Activity 1:
Answer these questions about the passage on the general uncertainty principle below:
(a) What name is given to inequality (1)?
(b) How is $\lvert f\rangle$ defined?
(c) What is $\sigma_B^2$ set equal to?
Activity 2: Extend the passage on Griffiths' proof of the general uncertainty principle, continuing from its final sentence.

In Griffiths' QM, he uses two inequalities (here numbered as $(1)$ and $(2)$) to prove the following general uncertainty principle: $$\sigma_A^2 \sigma_B^2\geq\left(\frac{1}{2i}\langle [\hat A ,\hat B]\rangle \right)^2$$
defining $\lvert f\rangle=(\hat A-\langle A\rangle)\lvert \Psi\rangle$ and $\lvert g\rangle=(\hat B-\langle B\rangle)\lvert \Psi\rangle$, he uses
Schwarz inequality: $$\langle f\lvert f\rangle\langle g\lvert g\rangle\geq|\langle f\lvert g\rangle|^2\tag{1}$$ and with $\sigma_B^2=\langle g\lvert g\rangle$ and $\sigma_A^2=\langle f\lvert f\rangle$, he arrives at $\sigma_A^2 \sigma_B^2\geq|\langle f\lvert g\rangle|^2$.

Data under study:
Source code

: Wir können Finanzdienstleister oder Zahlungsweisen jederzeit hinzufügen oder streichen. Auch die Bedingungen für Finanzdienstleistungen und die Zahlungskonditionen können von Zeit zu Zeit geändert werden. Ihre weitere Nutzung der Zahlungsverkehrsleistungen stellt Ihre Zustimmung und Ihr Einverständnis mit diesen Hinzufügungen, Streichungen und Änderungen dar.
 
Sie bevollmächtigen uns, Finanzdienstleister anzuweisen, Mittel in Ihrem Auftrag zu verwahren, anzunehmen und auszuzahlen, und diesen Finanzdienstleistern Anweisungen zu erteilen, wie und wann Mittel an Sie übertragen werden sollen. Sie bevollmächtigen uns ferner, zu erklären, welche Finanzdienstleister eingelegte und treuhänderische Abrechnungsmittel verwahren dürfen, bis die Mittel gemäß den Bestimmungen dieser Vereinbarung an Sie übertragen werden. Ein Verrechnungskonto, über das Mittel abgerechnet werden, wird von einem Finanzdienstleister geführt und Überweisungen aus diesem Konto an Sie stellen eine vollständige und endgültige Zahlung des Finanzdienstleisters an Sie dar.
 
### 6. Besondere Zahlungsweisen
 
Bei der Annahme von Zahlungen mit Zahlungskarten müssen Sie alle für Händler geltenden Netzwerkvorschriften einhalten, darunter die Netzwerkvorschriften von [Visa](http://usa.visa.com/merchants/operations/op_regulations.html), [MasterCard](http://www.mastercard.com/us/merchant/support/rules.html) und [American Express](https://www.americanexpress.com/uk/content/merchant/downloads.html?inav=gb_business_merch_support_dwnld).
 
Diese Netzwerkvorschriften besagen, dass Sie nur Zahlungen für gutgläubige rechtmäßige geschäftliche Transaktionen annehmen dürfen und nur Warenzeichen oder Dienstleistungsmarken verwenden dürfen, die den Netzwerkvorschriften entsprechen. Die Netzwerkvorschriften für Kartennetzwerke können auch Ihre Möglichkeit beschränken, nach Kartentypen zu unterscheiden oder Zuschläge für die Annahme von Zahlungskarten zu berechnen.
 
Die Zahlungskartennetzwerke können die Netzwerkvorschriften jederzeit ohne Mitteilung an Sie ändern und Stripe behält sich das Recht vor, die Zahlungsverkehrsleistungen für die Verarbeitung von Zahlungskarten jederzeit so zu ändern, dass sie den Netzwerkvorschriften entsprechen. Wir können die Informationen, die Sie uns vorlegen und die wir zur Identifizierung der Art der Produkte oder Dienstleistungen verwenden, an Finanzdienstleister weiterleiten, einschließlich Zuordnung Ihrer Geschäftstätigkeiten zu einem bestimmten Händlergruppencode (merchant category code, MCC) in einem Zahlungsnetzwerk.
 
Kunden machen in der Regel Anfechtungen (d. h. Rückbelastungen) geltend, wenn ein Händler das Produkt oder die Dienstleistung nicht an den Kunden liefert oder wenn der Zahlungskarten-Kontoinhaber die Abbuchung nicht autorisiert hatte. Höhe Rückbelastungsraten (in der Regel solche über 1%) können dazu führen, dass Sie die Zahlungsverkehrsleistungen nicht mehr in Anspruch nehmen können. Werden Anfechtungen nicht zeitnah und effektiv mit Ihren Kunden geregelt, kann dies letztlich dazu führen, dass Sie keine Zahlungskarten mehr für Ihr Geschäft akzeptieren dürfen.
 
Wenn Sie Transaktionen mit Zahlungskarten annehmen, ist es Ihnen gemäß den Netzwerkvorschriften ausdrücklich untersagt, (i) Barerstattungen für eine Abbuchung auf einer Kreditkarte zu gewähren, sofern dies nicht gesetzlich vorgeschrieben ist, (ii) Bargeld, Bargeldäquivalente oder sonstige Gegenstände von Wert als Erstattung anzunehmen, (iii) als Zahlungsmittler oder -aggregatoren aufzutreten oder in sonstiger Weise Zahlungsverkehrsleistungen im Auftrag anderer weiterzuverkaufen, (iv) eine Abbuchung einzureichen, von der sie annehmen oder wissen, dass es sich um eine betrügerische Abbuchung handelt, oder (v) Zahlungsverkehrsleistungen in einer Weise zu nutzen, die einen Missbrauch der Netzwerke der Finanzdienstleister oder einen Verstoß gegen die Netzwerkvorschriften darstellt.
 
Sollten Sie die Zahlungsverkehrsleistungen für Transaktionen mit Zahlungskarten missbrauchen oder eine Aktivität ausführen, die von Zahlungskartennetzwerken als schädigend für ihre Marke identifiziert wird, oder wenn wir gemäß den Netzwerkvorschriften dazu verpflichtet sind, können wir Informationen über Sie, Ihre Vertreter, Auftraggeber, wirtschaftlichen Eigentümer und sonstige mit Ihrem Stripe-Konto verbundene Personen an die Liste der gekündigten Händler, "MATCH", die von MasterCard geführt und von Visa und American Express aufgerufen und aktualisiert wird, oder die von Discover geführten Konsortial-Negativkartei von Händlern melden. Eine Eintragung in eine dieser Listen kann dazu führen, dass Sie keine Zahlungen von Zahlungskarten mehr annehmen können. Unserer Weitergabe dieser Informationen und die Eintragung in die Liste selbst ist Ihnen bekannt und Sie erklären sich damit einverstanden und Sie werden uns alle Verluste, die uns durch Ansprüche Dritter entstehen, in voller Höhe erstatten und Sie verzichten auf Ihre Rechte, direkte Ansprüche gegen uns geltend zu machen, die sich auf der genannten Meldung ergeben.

---

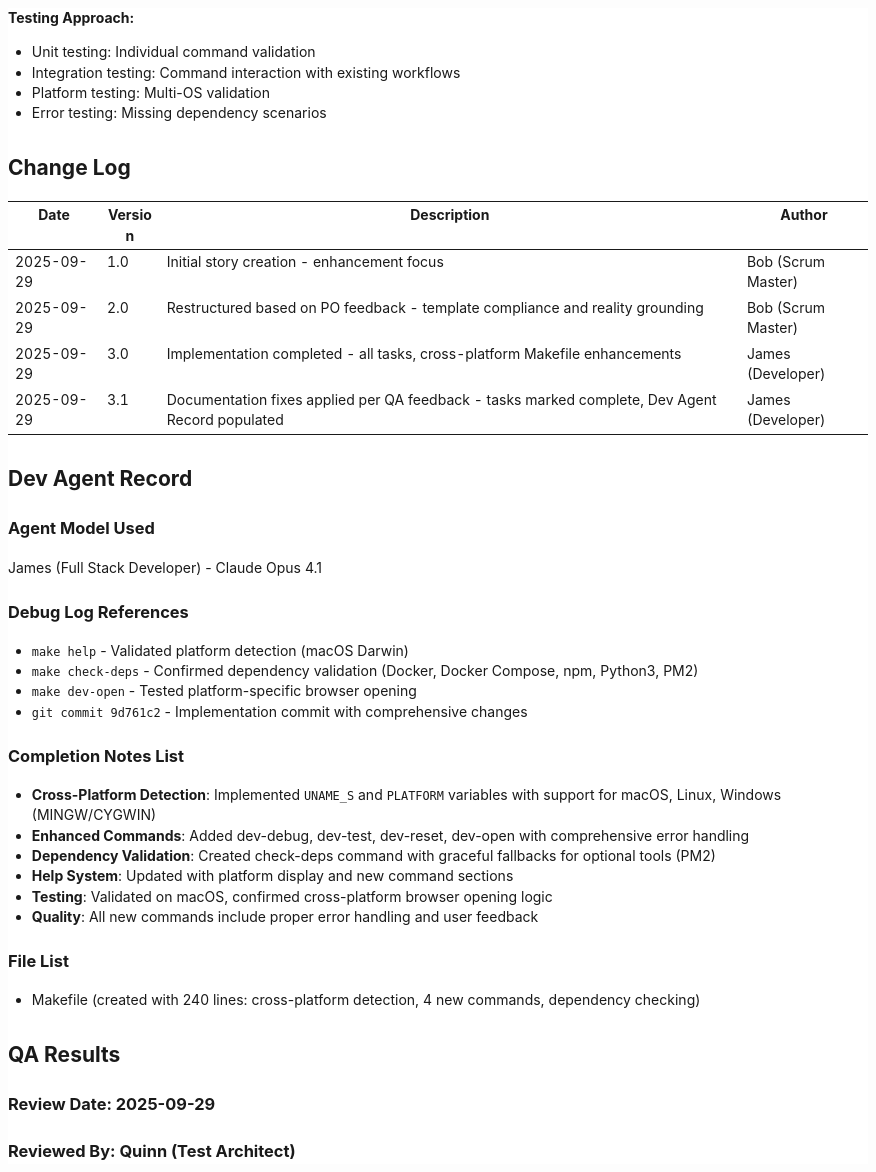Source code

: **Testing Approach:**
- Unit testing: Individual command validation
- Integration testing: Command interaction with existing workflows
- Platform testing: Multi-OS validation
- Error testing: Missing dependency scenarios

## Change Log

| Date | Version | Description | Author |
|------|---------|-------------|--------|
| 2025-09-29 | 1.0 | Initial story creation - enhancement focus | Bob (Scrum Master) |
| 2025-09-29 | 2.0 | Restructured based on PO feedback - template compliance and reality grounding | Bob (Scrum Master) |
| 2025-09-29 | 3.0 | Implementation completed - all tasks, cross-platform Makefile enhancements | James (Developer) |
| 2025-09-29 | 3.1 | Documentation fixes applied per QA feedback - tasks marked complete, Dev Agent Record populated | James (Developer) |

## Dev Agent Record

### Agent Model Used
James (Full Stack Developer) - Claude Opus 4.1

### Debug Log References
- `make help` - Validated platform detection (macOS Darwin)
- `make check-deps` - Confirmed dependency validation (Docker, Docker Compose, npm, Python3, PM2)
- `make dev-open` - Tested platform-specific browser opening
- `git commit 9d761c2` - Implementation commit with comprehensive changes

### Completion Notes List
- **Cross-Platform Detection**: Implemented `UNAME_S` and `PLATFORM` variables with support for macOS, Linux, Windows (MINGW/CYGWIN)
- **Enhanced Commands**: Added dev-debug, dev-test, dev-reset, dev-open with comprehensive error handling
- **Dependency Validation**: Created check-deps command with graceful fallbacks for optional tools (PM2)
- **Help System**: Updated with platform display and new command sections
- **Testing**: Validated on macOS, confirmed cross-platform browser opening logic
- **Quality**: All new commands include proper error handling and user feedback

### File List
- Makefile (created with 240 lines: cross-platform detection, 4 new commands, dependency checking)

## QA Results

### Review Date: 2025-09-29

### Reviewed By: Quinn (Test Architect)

Response area 1:
(a) The Schwarz inequality.
(b) $\lvert f\rangle=(\hat A-\langle A\rangle)\lvert \Psi\rangle$
(c) $\langle g\lvert g\rangle$

Response area 2:
the fact that for any complex number $z$ we have $$|z|^2\geq(\mathrm{Im}(z))^2=[\frac{1}{2i}(z-z^*)]^2\tag{2}$$ here $z=\langle f\lvert g\rangle$ and so $z^*=\langle g\lvert f\rangle$ , and we find that $\langle f\lvert g\rangle=\langle\hat A \hat B\rangle-\langle A \rangle\langle B \rangle$ and $\langle g\lvert f\rangle=\langle\hat B \hat A\rangle-\langle A \rangle\langle B \rangle$, so $\langle f\lvert g\rangle-\langle g\lvert f\rangle=\langle [\hat A,\hat B]\rangle$. Replacing this into $(1)$ gives the uncertainty principle.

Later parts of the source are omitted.